Bug #536
closedConsumerD segfault when closing metadata
100%
Description
Hi David,
It now occurs in multiple nodes and the frequency of this occurences is
also about every 3-7min . We still run the same test suite described on the
top of this bug report.
New commits used: =================
lttng-tools: c5854b1 (HEAD, origin/master, origin/HEAD) Fix: use memset instead of poll ...
+ Apply bug530 patch (from update #2)
lttng-ust : 352fce3 (HEAD, origin/master, origin/HEAD) Remove 0.x TODO
rcu : 56e676d (HEAD, origin/stable-0.7) Document: rculfhash destroy and resize...
babeltrace : 5bfcad9 (HEAD, origin/master, origin/HEAD) Fix: handling of empty streams
New gdb_printout is attached.
I have quickly checked gdb for other coredumps and they all have very similar back trace.
Please, let us know if further info are needed.
Files
Updated by David Goulet over 11 years ago
I've found why the segfault happens. I'll try to submit you a patch as soon as possible based on master. Here is a small analysis.
When the endpoint of the trace hangs up or dies (e.g lttng-relayd), the streams associated with it are flagged with an INACTIVE endpoint status. After that, every streams are validated and, in this case, the metadata stream gets deleted because the relayd is gone however the close metadata command from the session daemon has not yet been triggered.
So, the stream is deleted, the close metadata command arrives but the stream is no longer available at that point. Now, why this stream is found is because we keep a reference to the metadata stream directly in the channel thus accessing without any RCU protection.

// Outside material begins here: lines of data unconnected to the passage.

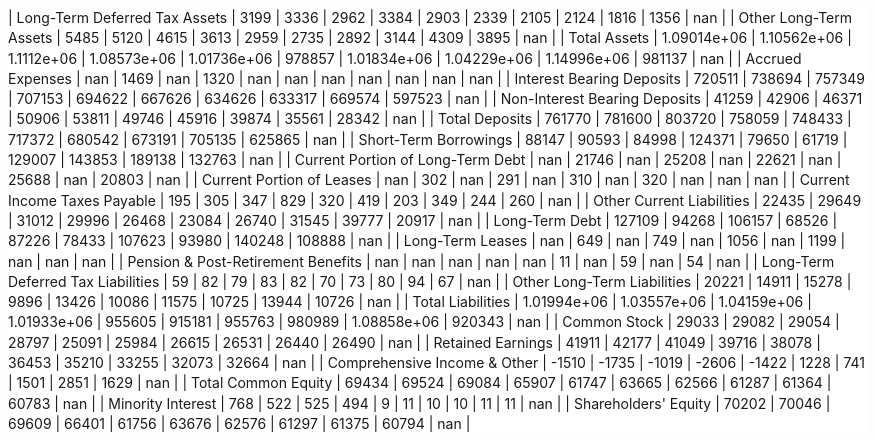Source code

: | Long-Term Deferred Tax Assets      |   3199           |   3336           |   2962           |   3384           |   2903           |        2339    |   2105           |   2124           |   1816           |        1356    |           nan |
| Other Long-Term Assets             |   5485           |   5120           |   4615           |   3613           |   2959           |        2735    |   2892           |   3144           |   4309           |        3895    |           nan |
| Total Assets                       |      1.09014e+06 |      1.10562e+06 |      1.1112e+06  |      1.08573e+06 |      1.01736e+06 |      978857    |      1.01834e+06 |      1.04229e+06 |      1.14996e+06 |      981137    |           nan |
| Accrued Expenses                   |    nan           |   1469           |    nan           |   1320           |    nan           |         nan    |    nan           |    nan           |    nan           |         nan    |           nan |
| Interest Bearing Deposits          | 720511           | 738694           | 757349           | 707153           | 694622           |      667626    | 634626           | 633317           | 669574           |      597523    |           nan |
| Non-Interest Bearing Deposits      |  41259           |  42906           |  46371           |  50906           |  53811           |       49746    |  45916           |  39874           |  35561           |       28342    |           nan |
| Total Deposits                     | 761770           | 781600           | 803720           | 758059           | 748433           |      717372    | 680542           | 673191           | 705135           |      625865    |           nan |
| Short-Term Borrowings              |  88147           |  90593           |  84998           | 124371           |  79650           |       61719    | 129007           | 143853           | 189138           |      132763    |           nan |
| Current Portion of Long-Term Debt  |    nan           |  21746           |    nan           |  25208           |    nan           |       22621    |    nan           |  25688           |    nan           |       20803    |           nan |
| Current Portion of Leases          |    nan           |    302           |    nan           |    291           |    nan           |         310    |    nan           |    320           |    nan           |         nan    |           nan |
| Current Income Taxes Payable       |    195           |    305           |    347           |    829           |    320           |         419    |    203           |    349           |    244           |         260    |           nan |
| Other Current Liabilities          |  22435           |  29649           |  31012           |  29996           |  26468           |       23084    |  26740           |  31545           |  39777           |       20917    |           nan |
| Long-Term Debt                     | 127109           |  94268           | 106157           |  68526           |  87226           |       78433    | 107623           |  93980           | 140248           |      108888    |           nan |
| Long-Term Leases                   |    nan           |    649           |    nan           |    749           |    nan           |        1056    |    nan           |   1199           |    nan           |         nan    |           nan |
| Pension & Post-Retirement Benefits |    nan           |    nan           |    nan           |    nan           |    nan           |          11    |    nan           |     59           |    nan           |          54    |           nan |
| Long-Term Deferred Tax Liabilities |     59           |     82           |     79           |     83           |     82           |          70    |     73           |     80           |     94           |          67    |           nan |
| Other Long-Term Liabilities        |  20221           |  14911           |  15278           |   9896           |  13426           |       10086    |  11575           |  10725           |  13944           |       10726    |           nan |
| Total Liabilities                  |      1.01994e+06 |      1.03557e+06 |      1.04159e+06 |      1.01933e+06 | 955605           |      915181    | 955763           | 980989           |      1.08858e+06 |      920343    |           nan |
| Common Stock                       |  29033           |  29082           |  29054           |  28797           |  25091           |       25984    |  26615           |  26531           |  26440           |       26490    |           nan |
| Retained Earnings                  |  41911           |  42177           |  41049           |  39716           |  38078           |       36453    |  35210           |  33255           |  32073           |       32664    |           nan |
| Comprehensive Income & Other       |  -1510           |  -1735           |  -1019           |  -2606           |  -1422           |        1228    |    741           |   1501           |   2851           |        1629    |           nan |
| Total Common Equity                |  69434           |  69524           |  69084           |  65907           |  61747           |       63665    |  62566           |  61287           |  61364           |       60783    |           nan |
| Minority Interest                  |    768           |    522           |    525           |    494           |      9           |          11    |     10           |     10           |     11           |          11    |           nan |
| Shareholders' Equity               |  70202           |  70046           |  69609           |  66401           |  61756           |       63676    |  62576           |  61297           |  61375           |       60794    |           nan |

Updated by Tan le tran over 11 years ago
This coredump can also be seen with the following scenario: - Create a session using streaming (and use perUID buffer) - launch the instrumented app - start the session - sleep a few sec - kill the corresponding relayd - coredump with very similar gdb printout. Commits used: userspace-rcu: 56e676d (HEAD, origin/stable-0.7) Document: rculfhash ... lttng-ust : 352fce3 (HEAD, origin/master, origin/HEAD) Remove 0.x TODO lttng-tools : b31398b (HEAD, origin/master, origin/HEAD) Fix: increment ...
Updated by David Goulet over 11 years ago
- File bug536.patch bug536.patch added
- Status changed from Confirmed to Feedback
Can you try this patch to see if this fixes the issue?
Thanks
Updated by Tan le tran over 11 years ago
Hi David,
So far it looks very promising.
After 3hrs of our test run, no coredump yet :-)
We will let that traffic run overnight and see if something else happen.
But for now, we can safely assumed that this bug has been fixed with the patch above.
Thank You very much for your support,
Tan
Updated by David Goulet over 11 years ago
- % Done changed from 0 to 100
- Status changed from Feedback to Resolved
Applied in changeset 73811eccc9599ebf62e5f5bee49039cecc25c3eb.